Het (Bijbelse) Koninkrijk Van Judah In De Geschiedenis

Auteur: | Laatst Bijgewerkt:

Achtergrond en initiële vorming

Koning Salomo stierf en liet zijn zoon regeren over het Verenigd Koninkrijk van Israël. Het Bovenrijk, dat werd bezet door de noordelijke stammen, rebelleerde echter onder leiding van Jerobeam tegen Rehabeam, de zoon van Salomo. De heerschappij van Salomo liet een erfenis achter van harde belastingen en dwangarbeid voor de noordelijke stammen, en dit zou volgens hen hebben afgedwongen om te rebelleren tegen Rehabeam.

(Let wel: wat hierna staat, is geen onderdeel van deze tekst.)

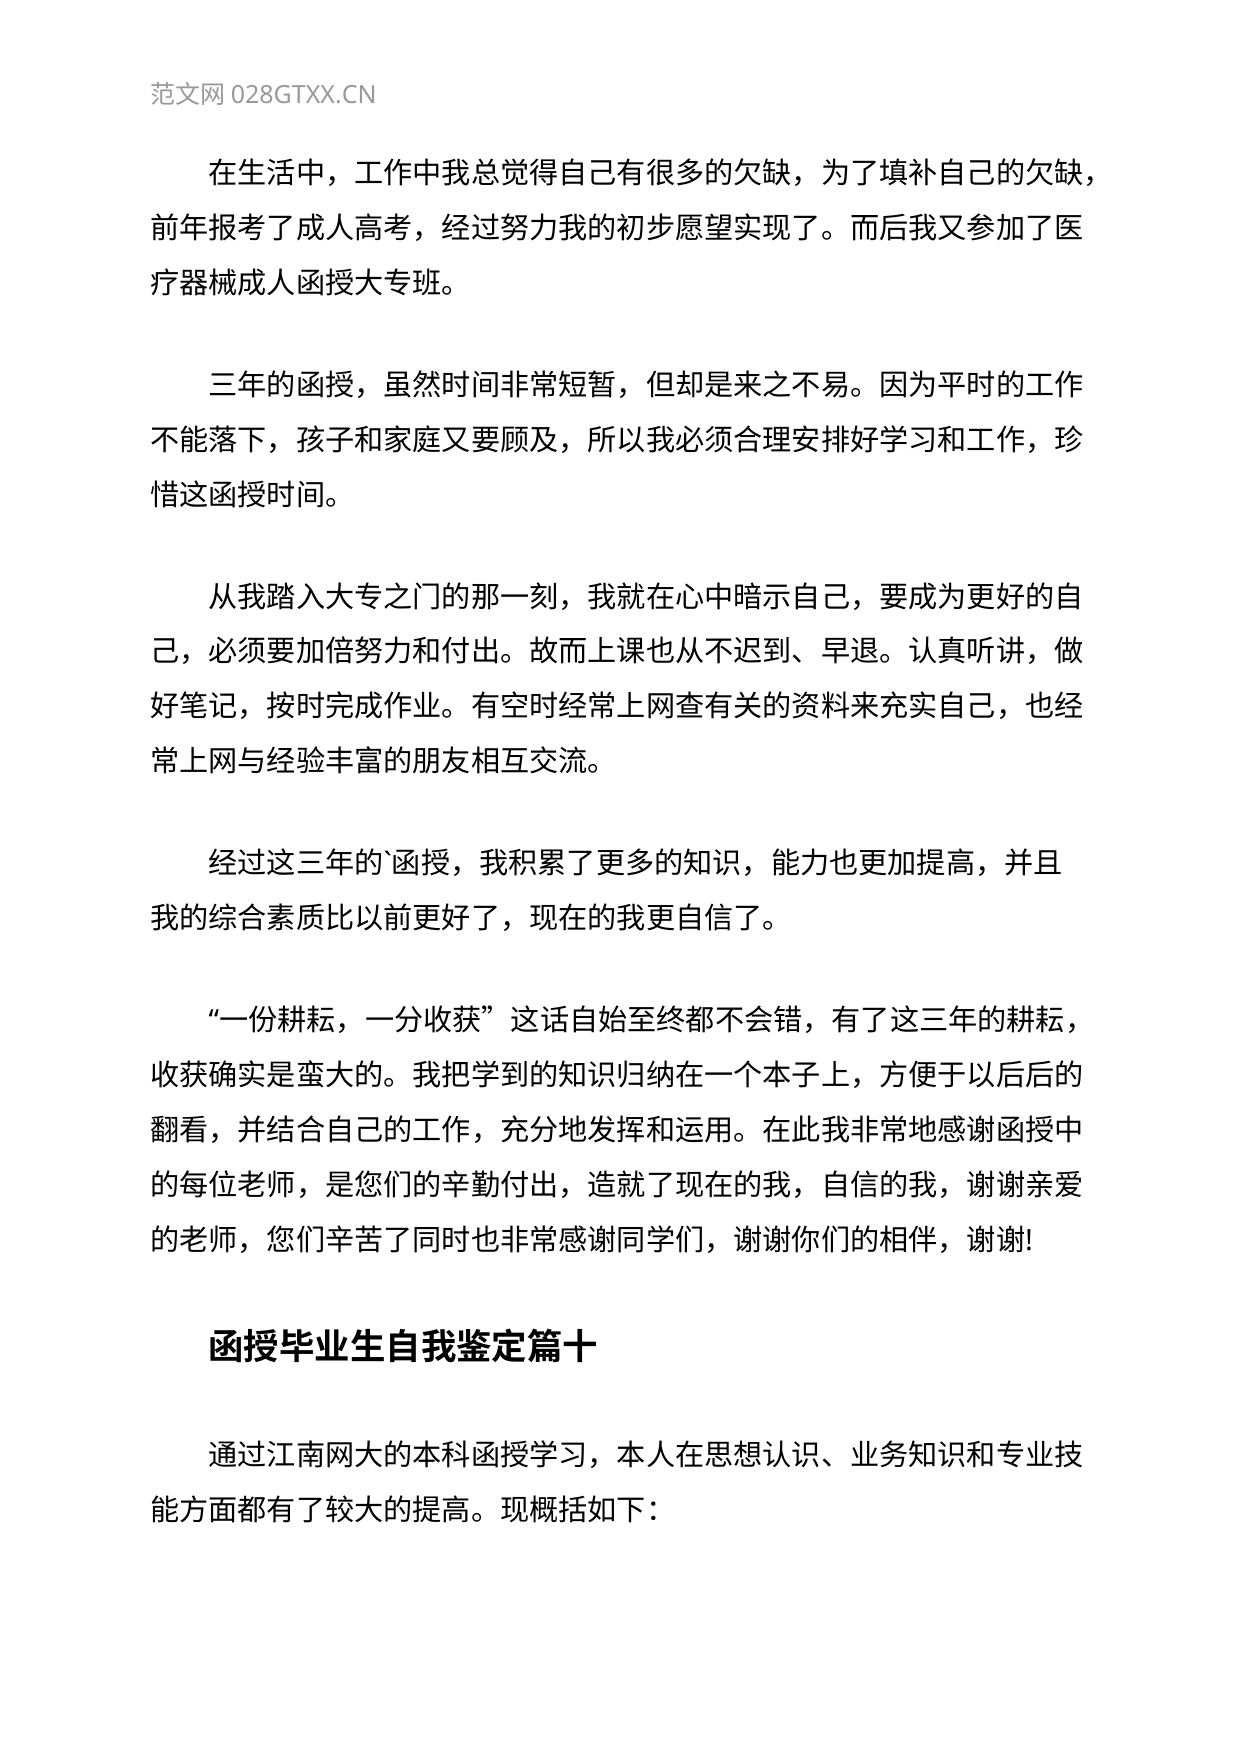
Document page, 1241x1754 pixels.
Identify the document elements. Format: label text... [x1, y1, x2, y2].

Dit was het begin van een schijnbaar eindeloze oorlog tussen de twee voormalige bondgenoten. De introductie van het "ene Godsysteem" van overtuigingen veroorzaakte ook veel conflict, zoals veel koningen in het noorden nog steeds afgoderij beoefenden die achtergelaten werd door de Kanaänieten en anderen. Rehabeam bouwde muren en versterkte Juda maar in zijn vijfde jaar als koning viel Egypte zijn koninkrijk aan en onderwierp hij het als een vazalstaat.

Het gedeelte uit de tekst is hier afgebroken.